"We think to some purpose, too, don't we? I wouldn't be an old maid for a fortune!"
Annis was not sure she liked the defection on Charles' part. He assumed a rather lofty air. Louis said he was still a prig, that all the nonsense had not been knocked out of him. But he was a very nice boy, for all that—gentlemanly, refined, and extravagantly fond of his stepmother. There were times when Annis felt inclined to jealousy.
He was going to enter college at Williamsburg.
"It ought to make me proud of my own State, as well as the whole country," he explained impressively to Annis. "And then I shall go to Oxford maybe, or some of the old English places that have the years of antiquity back of them, and stand for all that is highest in knowledge, that have romance and story and grandeur woven into their very stones. Cloistered shades!
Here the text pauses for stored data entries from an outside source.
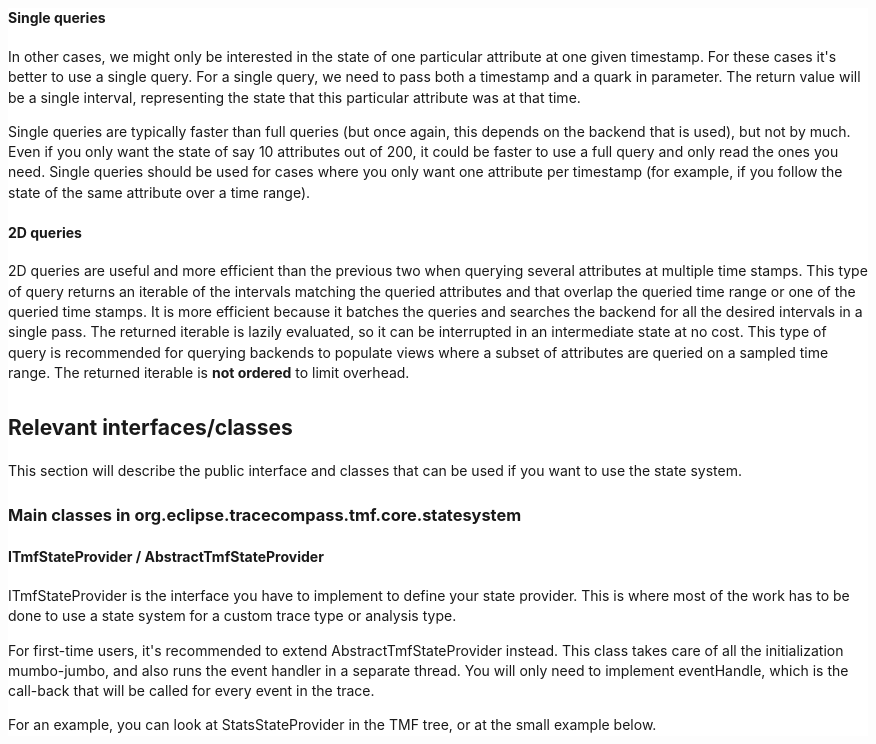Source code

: #### Single queries

In other cases, we might only be interested in the state of one
particular attribute at one given timestamp. For these cases it's better
to use a single query. For a single query, we need to pass both a
timestamp and a quark in parameter. The return value will be a single
interval, representing the state that this particular attribute was at
that time.

Single queries are typically faster than full queries (but once again,
this depends on the backend that is used), but not by much. Even if you
only want the state of say 10 attributes out of 200, it could be faster
to use a full query and only read the ones you need. Single queries
should be used for cases where you only want one attribute per timestamp
(for example, if you follow the state of the same attribute over a time
range).

#### 2D queries

2D queries are useful and more efficient than the previous two when
querying several attributes at multiple time stamps. This type of query
returns an iterable of the intervals matching the queried attributes and
that overlap the queried time range or one of the queried time stamps.
It is more efficient because it batches the queries and searches the
backend for all the desired intervals in a single pass. The returned
iterable is lazily evaluated, so it can be interrupted in an
intermediate state at no cost. This type of query is recommended for
querying backends to populate views where a subset of attributes are
queried on a sampled time range. The returned iterable is **not
ordered** to limit overhead.

## Relevant interfaces/classes

This section will describe the public interface and classes that can be
used if you want to use the state system.

### Main classes in org.eclipse.tracecompass.tmf.core.statesystem

#### ITmfStateProvider / AbstractTmfStateProvider

ITmfStateProvider is the interface you have to implement to define your
state provider. This is where most of the work has to be done to use a
state system for a custom trace type or analysis type.

For first-time users, it's recommended to extend
AbstractTmfStateProvider instead. This class takes care of all the
initialization mumbo-jumbo, and also runs the event handler in a
separate thread. You will only need to implement eventHandle, which is
the call-back that will be called for every event in the trace.

For an example, you can look at StatsStateProvider in the TMF tree, or
at the small example below.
Think how beautiful they must be. And all the riches of Europe at one's command!"
"If you like that kind of riches," disdainfully. "Wars and bloodshed, rapine and cruelty, grasping and persecution—" Annis paused, out of breath from indignation.
"That's like a girl! You can't distinguish between physical and intellectual progress. All nations have begun on the low round. It is the capability of ascending in the scale that gives them the real grandeur."
"I think they have not ascended very much in the scale," returned Annis rather haughtily, the blackened ruins of the beloved Washington and the day and night of terror before her eyes.
"You are not capable of judging. It is what nations have done in the aggregate. A thousand years have witnessed marvels."
"Still, we haven't gone back to 'Solomon in all his glory.' And Job, you know, had the names of the stars, and understood almost everything."
She had been reading the book of Job aloud to her stepfather, who was always interested in the historical parts of the Bible.